Thursday, 30 April 2009

Obama's People



Young fresh and alive is the lasting impression I got from the portraits of the transitional Barack Obama team at the exhibition 'Obama's People' at the Birmingham City Museum and Art Gallery.   The portraits were taken for a special edition of the New York Times  by London based photographer Nadav Kandar.

The exhibition is in one room.  The walls are painted white and there is a good deal of natural light which enhances the feeling of fresh and new.   Most of the portraits at hung on the four walls of the room.   Towards the rear of the room there is a tunnel construction that is painted black and very dimly lit - but more of this in a moment.

Now for any one who is a West Wing fan there is a wonderful game to play as you examine the photographs - which one is Josh, which one is Tobby, Leo etc?   This is not as silly as it sounds as the producers of the West Wing are claiming that the character of Matt Santos is loosely inspired by the Obama and there are some other neat fits - Rahm Emanual is also very similar to Josh, who was also Santos' chief of staff.   I could go on but I won't.

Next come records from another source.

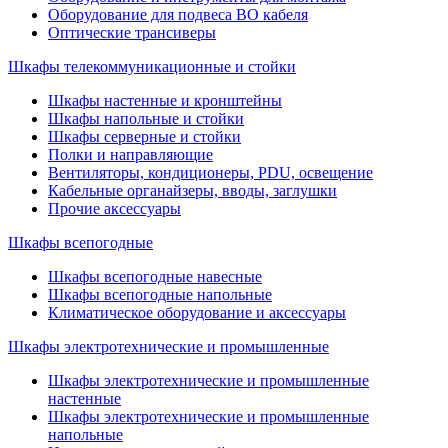
Оборудование для подвеса ВО кабеля
Оптические трансиверы
Шкафы телекоммуникационные и стойки
Шкафы настенные и кронштейны
Шкафы напольные и стойки
Шкафы серверные и стойки
Полки и направляющие
Вентиляторы, кондиционеры, PDU, освещение
Кабельные органайзеры, вводы, заглушки
Прочие аксеcсуары
Шкафы всепогодные
Шкафы всепогодные навесные
Шкафы всепогодные напольные
Климатическое оборудование и аксессуары
Шкафы электротехнические и промышленные
Шкафы электротехнические и промышленные
настенные
Шкафы электротехнические и промышленные
напольные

As you enter the gallery there is one portrait that catches your eye straight away - Hillary Clinton.   She is undoubtedly the second most famous person in the room, although whether she is the second most powerful is another matter.   You eyes are drawn immediately to her and you can tell that she has done this sort of thing before.   She looks relax and yet formal - well aware of the power of her image.  Compare this to the portrait of Reggie Love, Obama's body man (next to Clinton in the collection above).  Here we have a young man who is full of the life that Obama has brought to the Presidency,   he has none of the years of Washington in fighting that has clearly formed and bruised Hillary Clinton

As you walk around the gallery you quickly realise that someone is missing.    Where is Banquo?  This is a feast in his honour and yet he is nowhere to be seen.   This being said his personality can be felt throughout the room - yet where is Obama?   To find Obama you have to enter the tunnel structure towards the rear of the room.   Here, opposite some very ordinary night shots of Washington DC land marks is a very small portrait of Obama.   It is a black and white photograph, see above, and illuminated by a small spot in the ceiling of the structure.   This might be the smallest photograph in the exhibition yet it still holds your attention.


The inner circle of George Bush's first administration
Annie Leibovitz ~ Nov 2001

As I walked around the gallery I kept thinking back to the Leibovitz portrait of the Bush inner circle from his first administration.   This is a rather formal affair of very serious looking people.   It has a sinister feel to it.  Now it is too easy to draw any conclusions from this comparison but it was something I kept coming back to again and again.   The Obama people really do represent the audacity of hope compared to the tired, discredited people they replaced.